● Written request 1
In the article on the Gamardi Homeland Learning Centre, on what date did Leerica first see a qualified teacher?
● Written request 2
Proceed with the article on the Gamardi Homeland Learning Centre, picking up after its final sentence.

● Selected extract
★ ★ ★

Preschool student Leerica Pascoe attends a Homeland Learning Centre at Gamardi, where the power and water have been cut off for years.

Rhianna, Leerica, Daniel, Shanlee and Anastias Pascoe playing after school on their homelands at Gamardi. Picture: Rebecca Parker
Rhianna, Leerica, Daniel, Shanlee and Anastias Pascoe playing after school on their homelands at Gamardi. Picture: Rebecca Parker

Preschool student Leerica Pascoe is too young to remember working lights or fans in her classroom. The power and water have been cut off for years.

In this, her first year of education, Leerica didn’t see a qualified teacher until May 18, three months after the school year began. She and her classmates at Gamardi, a remote community about 11 hours’ drive from Darwin in central Arnhem Land, are the victims of a technicality.

They attend a Homeland Learning Centre, the name the Northern Territory government has given to 31 remote Indigenous education facilities that are considered classrooms attached to a public “hub school” in a bigger community.

There is no public record of HLC student numbers, teaching ratios, educational outcomes, facilities or funding. As a result, the children in these facilities bear the brunt of the NT’s $214.8m annual education funding shortfall.

Many HLCs are in states of disrepair, without electricity, water or internet. It is not uncommon for registered teachers to visit as infrequently as once or twice a week.

Traditional owner Dale Pascoe in the Gamardi Homeland Learning Centre, which doesn't have power, water or internet. Picture: Rebecca Parker
Traditional owner Dale Pascoe in the Gamardi Homeland Learning Centre, which doesn't have power, water or internet. Picture: Rebecca Parker

Gamardi traditional owner Dale Pascoe says this sort of thing wouldn’t be accepted in a big city.

★ ★ ★

● Material
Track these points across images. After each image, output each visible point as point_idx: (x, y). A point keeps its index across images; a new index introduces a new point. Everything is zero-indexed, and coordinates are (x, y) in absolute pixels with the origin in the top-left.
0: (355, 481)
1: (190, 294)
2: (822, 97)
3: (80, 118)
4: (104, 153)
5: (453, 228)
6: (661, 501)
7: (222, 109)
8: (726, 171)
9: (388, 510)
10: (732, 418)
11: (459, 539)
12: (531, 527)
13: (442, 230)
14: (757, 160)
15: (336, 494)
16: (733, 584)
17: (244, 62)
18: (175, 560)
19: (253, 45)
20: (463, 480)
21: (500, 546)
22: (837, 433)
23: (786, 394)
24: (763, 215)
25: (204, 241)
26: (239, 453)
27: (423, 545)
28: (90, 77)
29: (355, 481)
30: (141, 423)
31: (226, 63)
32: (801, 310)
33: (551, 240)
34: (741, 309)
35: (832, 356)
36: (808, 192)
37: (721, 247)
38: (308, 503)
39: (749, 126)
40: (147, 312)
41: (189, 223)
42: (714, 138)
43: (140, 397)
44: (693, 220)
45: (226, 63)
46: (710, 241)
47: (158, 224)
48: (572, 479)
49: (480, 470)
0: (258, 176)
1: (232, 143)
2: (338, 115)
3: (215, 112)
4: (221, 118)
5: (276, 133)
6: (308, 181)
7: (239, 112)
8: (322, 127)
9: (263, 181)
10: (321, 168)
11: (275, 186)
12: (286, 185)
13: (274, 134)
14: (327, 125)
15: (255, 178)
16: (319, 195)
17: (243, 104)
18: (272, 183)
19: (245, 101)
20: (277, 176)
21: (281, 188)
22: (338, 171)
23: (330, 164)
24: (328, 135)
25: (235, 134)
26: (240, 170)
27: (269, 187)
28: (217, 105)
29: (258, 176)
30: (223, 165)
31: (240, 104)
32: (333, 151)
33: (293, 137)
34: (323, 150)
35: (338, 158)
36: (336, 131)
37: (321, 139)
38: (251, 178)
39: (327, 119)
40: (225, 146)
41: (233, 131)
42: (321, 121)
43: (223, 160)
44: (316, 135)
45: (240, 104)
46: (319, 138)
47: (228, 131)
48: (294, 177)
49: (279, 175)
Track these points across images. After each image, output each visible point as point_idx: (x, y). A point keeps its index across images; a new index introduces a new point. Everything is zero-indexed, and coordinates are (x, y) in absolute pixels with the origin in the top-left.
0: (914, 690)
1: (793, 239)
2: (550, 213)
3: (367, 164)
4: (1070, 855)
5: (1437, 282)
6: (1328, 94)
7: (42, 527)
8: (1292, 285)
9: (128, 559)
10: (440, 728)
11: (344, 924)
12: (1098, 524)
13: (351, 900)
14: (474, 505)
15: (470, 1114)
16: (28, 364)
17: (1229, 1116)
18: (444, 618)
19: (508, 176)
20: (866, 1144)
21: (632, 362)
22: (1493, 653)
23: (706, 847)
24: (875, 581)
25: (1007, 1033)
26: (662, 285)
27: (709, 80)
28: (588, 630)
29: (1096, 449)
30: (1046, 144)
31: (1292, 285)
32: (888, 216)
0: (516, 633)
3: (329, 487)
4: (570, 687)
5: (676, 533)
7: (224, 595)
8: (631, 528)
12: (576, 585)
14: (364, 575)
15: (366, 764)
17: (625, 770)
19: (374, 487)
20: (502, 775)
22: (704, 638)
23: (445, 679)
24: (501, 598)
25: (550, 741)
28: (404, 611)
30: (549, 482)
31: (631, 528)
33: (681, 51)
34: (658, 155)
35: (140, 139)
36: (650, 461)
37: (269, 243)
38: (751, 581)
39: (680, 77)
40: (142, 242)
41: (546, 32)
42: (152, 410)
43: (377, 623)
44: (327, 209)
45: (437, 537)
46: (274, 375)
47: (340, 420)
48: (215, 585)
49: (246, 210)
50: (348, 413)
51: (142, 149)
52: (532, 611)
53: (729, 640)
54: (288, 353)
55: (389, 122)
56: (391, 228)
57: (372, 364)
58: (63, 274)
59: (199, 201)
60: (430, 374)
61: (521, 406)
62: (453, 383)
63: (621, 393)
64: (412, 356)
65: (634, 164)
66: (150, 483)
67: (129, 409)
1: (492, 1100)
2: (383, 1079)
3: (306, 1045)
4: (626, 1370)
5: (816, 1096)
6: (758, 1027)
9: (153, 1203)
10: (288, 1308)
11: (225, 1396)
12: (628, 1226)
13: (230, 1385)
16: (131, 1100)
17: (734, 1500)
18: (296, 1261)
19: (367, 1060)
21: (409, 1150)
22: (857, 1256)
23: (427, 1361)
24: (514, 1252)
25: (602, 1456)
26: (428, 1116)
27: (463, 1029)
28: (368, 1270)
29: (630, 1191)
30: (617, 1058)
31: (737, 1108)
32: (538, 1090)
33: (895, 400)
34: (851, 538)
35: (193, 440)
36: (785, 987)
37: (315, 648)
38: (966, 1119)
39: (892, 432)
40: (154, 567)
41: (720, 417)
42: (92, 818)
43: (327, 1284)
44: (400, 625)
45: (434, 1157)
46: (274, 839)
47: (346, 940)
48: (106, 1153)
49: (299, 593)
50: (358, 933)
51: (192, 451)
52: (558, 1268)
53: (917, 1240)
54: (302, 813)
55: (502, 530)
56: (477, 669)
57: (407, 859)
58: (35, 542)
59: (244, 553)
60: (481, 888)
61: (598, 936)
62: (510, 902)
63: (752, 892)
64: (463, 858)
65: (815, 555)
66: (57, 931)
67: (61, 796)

★ ★ ★

● Reply 1
May 18, three months after the school year began.

● Reply 2
“We should be equal,” he says. “It’s a bad thing, you know – it makes my mind, my heart, my soul go down.”

Mr Pascoe is one of many across the NT calling for the full-time education to which their children are entitled as part of Australia’s human rights obligations.

John Guenther, research leader for education and training with Batchelor Institute of Indigenous Tertiary Education, estimates 400 students are in HLCs.

John Guenther.
John Guenther.

“I think there’s good cause for people to be jumping up and down,” Professor Guenther said.

“If we want our young people to survive and thrive in the wider world, not just within their communities, it’s just ridiculous to think you could provide a decent education for two days a week in an HLC.”

Mr Pascoe says it’s important for his grandkids to grow up on country, learning how to fish, how to walk long distances and how to find bush tucker but they need to know the balanda (non-Indigenous) way, too.

Which is why his homeland has been asking government to provide full-time education for years.

“The government is telling us what to do but also, government should listen to us.”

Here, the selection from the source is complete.